Elbette bir komünist partinin ilke ve esasları değişmemiştir, Komintern’in temel tezleri geçerliliğini korumaktadır. Ancak Komintern’i aşma iddiamız, yukarıda sayılan, ve hatta mücadelemizin sınırlarından dolayı formüle edemediğimiz soruların da cevaplanmasıyla mümkündür. Bugünkü siyasi mücadelemizin hedefi bu süreci en doğru şekilde açıklama ve programatik bir taslak oluşturmak değildir. Bu soruları ancak bir partinin ortaya koyduğu kavramlarla açıklayabiliriz. Programa dair sorularımızın yanıtları ancak parti inşa sürecinde netleşecektir.

Program Tartışmaları Muhataplarımızla İlişkilenme Ve Muhatap Yaratma Süreçlerinin Konusudur

Bu arayışları ortak bir zeminde yürütmemiz gerekir. Bu ortak zemini oluşturmanın güncel politik faaliyetimizde iki yolu olabilir.

Birincisi dışımızdaki sol akımların programatik tartışmalara açık olan kesimleriyle tanışmak, temas kurmak, eylem birlikleri yahut çeşitli ortak işler yapmak, bu işbirliğini onlara müdahale etmenin araçları olarak kullanmaktır. Komünistlerin Birliği platformunda bir araya gelemeyecek olsak dahi bu tartışmalar bizi bir program sürecine hazırlayacaktır.

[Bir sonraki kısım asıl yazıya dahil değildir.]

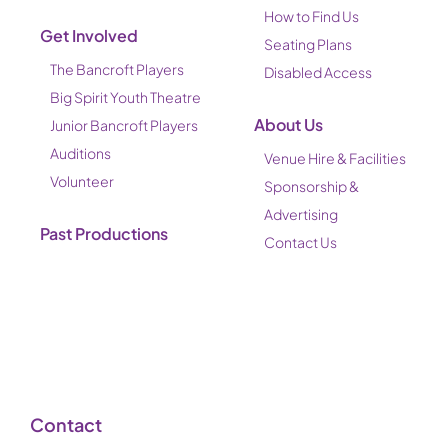
How to Find Us
Get Involved
Seating Plans
The Bancroft Players
Disabled Access
Big Spirit Youth Theatre
About Us
Junior Bancroft Players
Auditions
Venue Hire & Facilities
Volunteer
Sponsorship &
Advertising
Past Productions
Contact Us
Contact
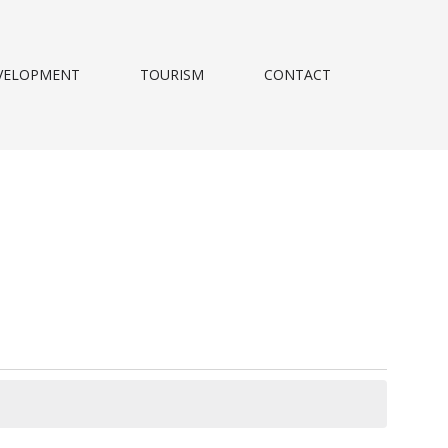
VELOPMENT
TOURISM
CONTACT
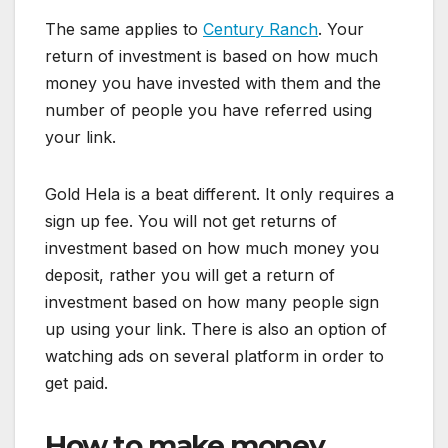
The same applies to
Century Ranch
. Your
return of investment is based on how much
money you have invested with them and the
number of people you have referred using
your link.
Gold Hela is a beat different. It only requires a
sign up fee. You will not get returns of
investment based on how much money you
deposit, rather you will get a return of
investment based on how many people sign
up using your link. There is also an option of
watching ads on several platform in order to
get paid.
How to make money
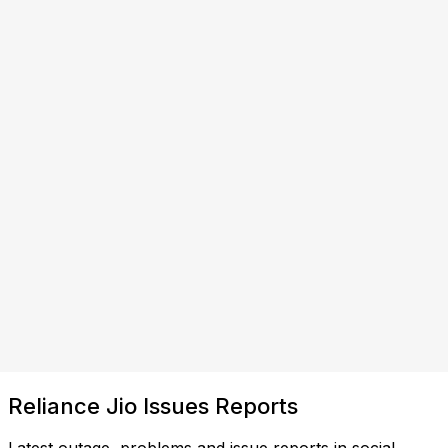
Reliance Jio Issues Reports
Latest outage, problems and issue reports in social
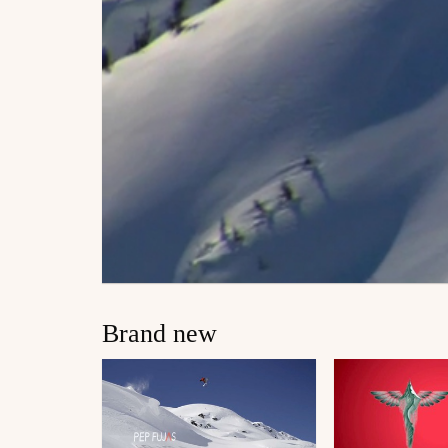
Brand new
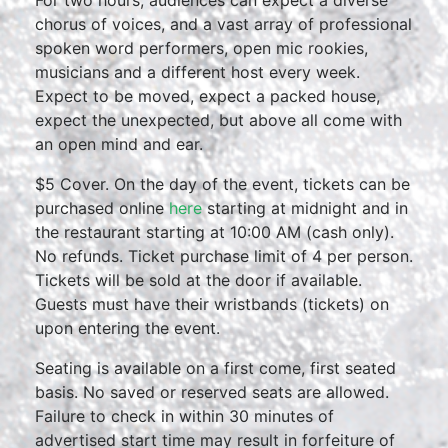
For two hours, audiences can expect a diverse
chorus of voices, and a vast array of professional
spoken word performers, open mic rookies,
musicians and a different host every week.
Expect to be moved, expect a packed house,
expect the unexpected, but above all come with
an open mind and ear.
$5 Cover. On the day of the event, tickets can be
purchased online
here
starting at midnight and in
the restaurant starting at 10:00 AM (cash only).
No refunds. Ticket purchase limit of 4 per person.
Tickets will be sold at the door if available.
Guests must have their wristbands (tickets) on
upon entering the event.
Seating is available on a first come, first seated
basis. No saved or reserved seats are allowed.
Failure to check in within 30 minutes of
advertised start time may result in forfeiture of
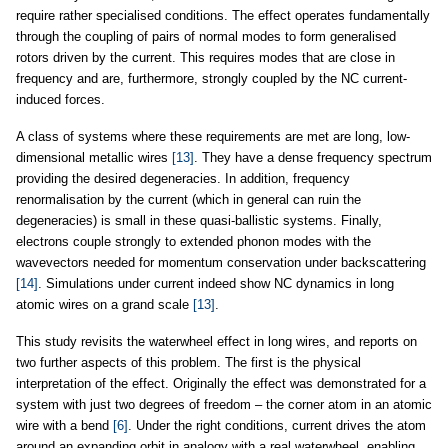
require rather specialised conditions. The effect operates fundamentally
through the coupling of pairs of normal modes to form generalised
rotors driven by the current. This requires modes that are close in
frequency and are, furthermore, strongly coupled by the NC current-
induced forces.
A class of systems where these requirements are met are long, low-
dimensional metallic wires
[13]
. They have a dense frequency spectrum
providing the desired degeneracies. In addition, frequency
renormalisation by the current (which in general can ruin the
degeneracies) is small in these quasi-ballistic systems. Finally,
electrons couple strongly to extended phonon modes with the
wavevectors needed for momentum conservation under backscattering
[14]
. Simulations under current indeed show NC dynamics in long
atomic wires on a grand scale
[13]
.
This study revisits the waterwheel effect in long wires, and reports on
two further aspects of this problem. The first is the physical
interpretation of the effect. Originally the effect was demonstrated for a
system with just two degrees of freedom – the corner atom in an atomic
wire with a bend
[6]
. Under the right conditions, current drives the atom
around an expanding orbit in analogy with a real waterwheel, enabling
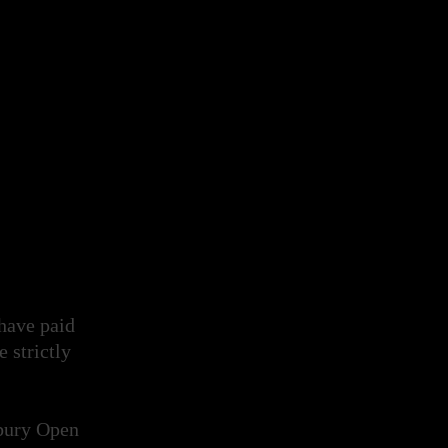
 have paid
e strictly
xbury Open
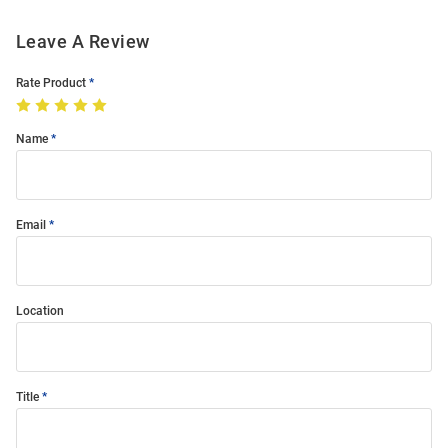
Leave A Review
Rate Product
Name
Email
Location
Title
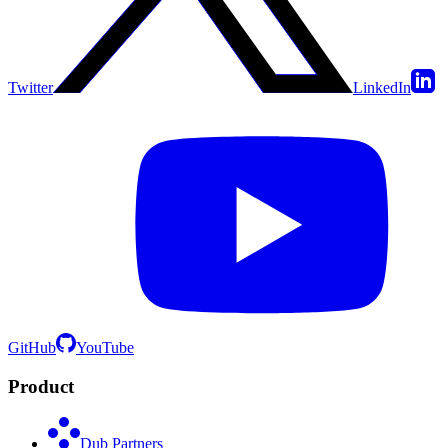
Twitter
LinkedIn
GitHub
YouTube
Product
Dub Partners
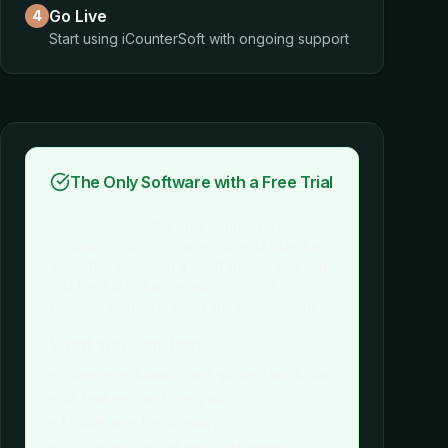
Go Live
4
Start using iCounterSoft with ongoing support
The Only Software with a Free Trial
iCounterSoft is the only countertop
software that offers a genuine 14-day free
trial. After watching a short demo, you can
test the full software with your real
projects before making any commitment.
What You Can Test:
• Complete drawing and quoting workflow
• All features and integrations
• Mobile app functionality
• Customer support responsiveness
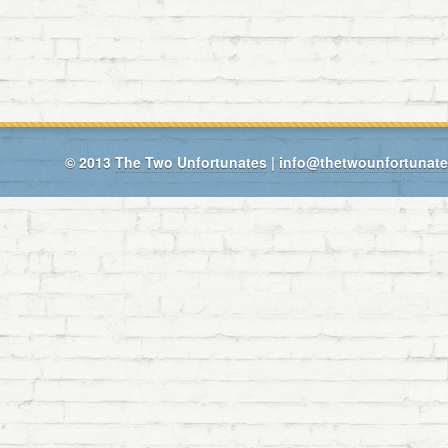
© 2013
The Two Unfortunates
|
info@thetwounfortunat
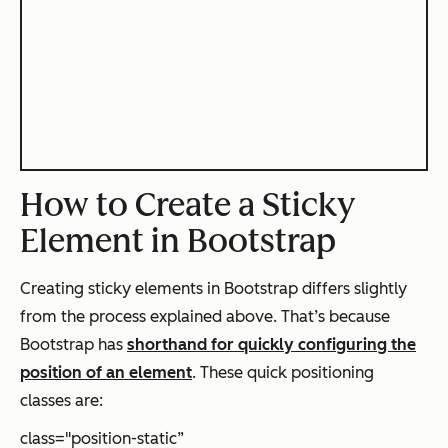
How to Create a Sticky
Element in Bootstrap
Creating sticky elements in Bootstrap differs slightly
from the process explained above. That’s because
Bootstrap has
shorthand for quickly configuring the
position of an element
. These quick positioning
classes are:
class="position-static”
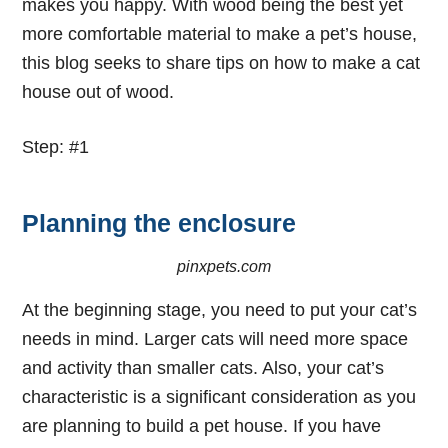
makes you happy. With wood being the best yet
more comfortable material to make a pet’s house,
this blog seeks to share tips on
how to make a cat
house out of wood
.
Step: #1
Planning the enclosure
pinxpets.com
At the beginning stage, you need to put your cat’s
needs in mind. Larger cats will need more space
and activity than smaller cats. Also, your cat’s
characteristic is a significant consideration as you
are planning to build a pet house. If you have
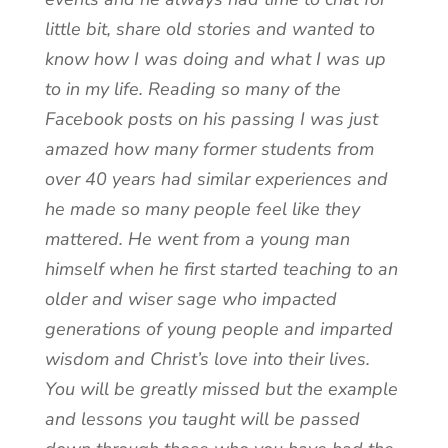
little bit, share old stories and wanted to
know how I was doing and what I was up
to in my life. Reading so many of the
Facebook posts on his passing I was just
amazed how many former students from
over 40 years had similar experiences and
he made so many people feel like they
mattered. He went from a young man
himself when he first started teaching to an
older and wiser sage who impacted
generations of young people and imparted
wisdom and Christ’s love into their lives.
You will be greatly missed but the example
and lessons you taught will be passed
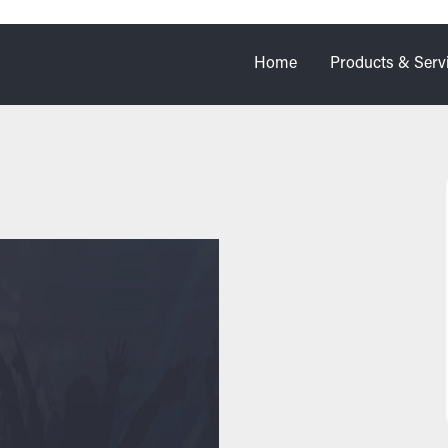
Home
Products & Serv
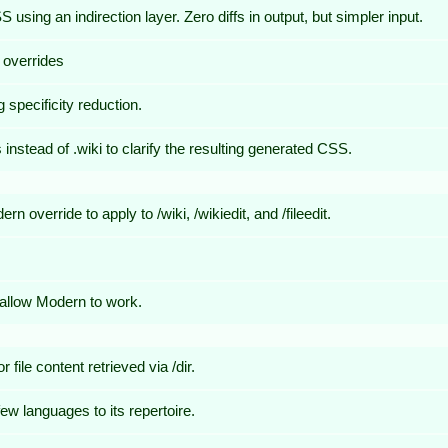
ing an indirection layer. Zero diffs in output, but simpler input.
 overrides
g specificity reduction.
instead of .wiki to clarify the resulting generated CSS.
override to apply to /wiki, /wikiedit, and /fileedit.
allow Modern to work.
file content retrieved via /dir.
w languages to its repertoire.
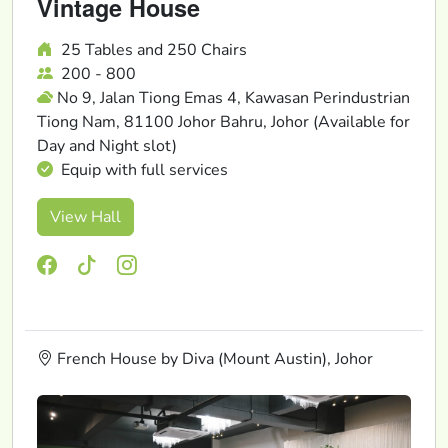
Vintage House
25 Tables and 250 Chairs
200 - 800
No 9, Jalan Tiong Emas 4, Kawasan Perindustrian
Tiong Nam, 81100 Johor Bahru, Johor (Available for
Day and Night slot)
Equip with full services
View Hall
French House by Diva (Mount Austin), Johor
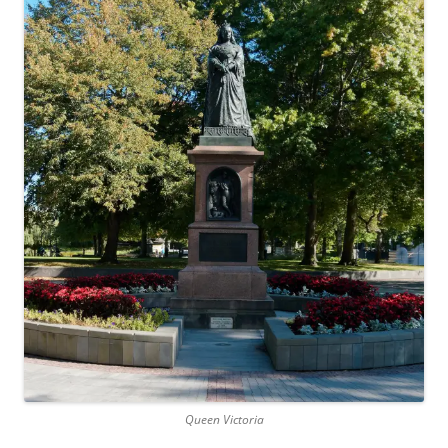
Queen Victoria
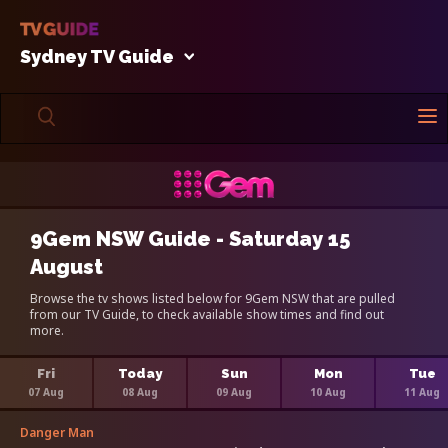
Sydney TV Guide
9Gem NSW Guide - Saturday 15
August
Browse the tv shows listed below for 9Gem NSW that are pulled
from our TV Guide, to check available show times and find out
more.
Fri
Today
Sun
Mon
Tue
07 Aug
08 Aug
09 Aug
10 Aug
11 Aug
Danger Man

İkincisi, bu tartışmaları platformumuz üzerinde duran bileşenlerle gerçekleştirmektir. Bir komünist partinin kongresini beraber toplamak ve programını yazmak için yaptığımız çağrı tek tek burjuva diktatörlükleri ya da emperyalistler hakkında bizimle bire bir aynı siyasi tespitleri yapmış olanlara değildir. Bizim yapamadığımız tespitleri kendini bir parti olarak görerek el yordamıyla yapmaya çalışanlara da değildir. Partileşme stratejimiz Komintern’in temel ilke ve esaslarında ortaklaştığımız tüm akımlara çağrı yapmayı şart koşar. Çağrımız proletarya devrimi için öncü olacak, ve bugünkü proleter devriminin somut ihtiyaçlarına cevap verecek komünist partinin programını yazmak için ortak zeminde bir araya gelmektir. Bu zemin komünistlerin birliğini savunanların üzerinde durduğu platformudur.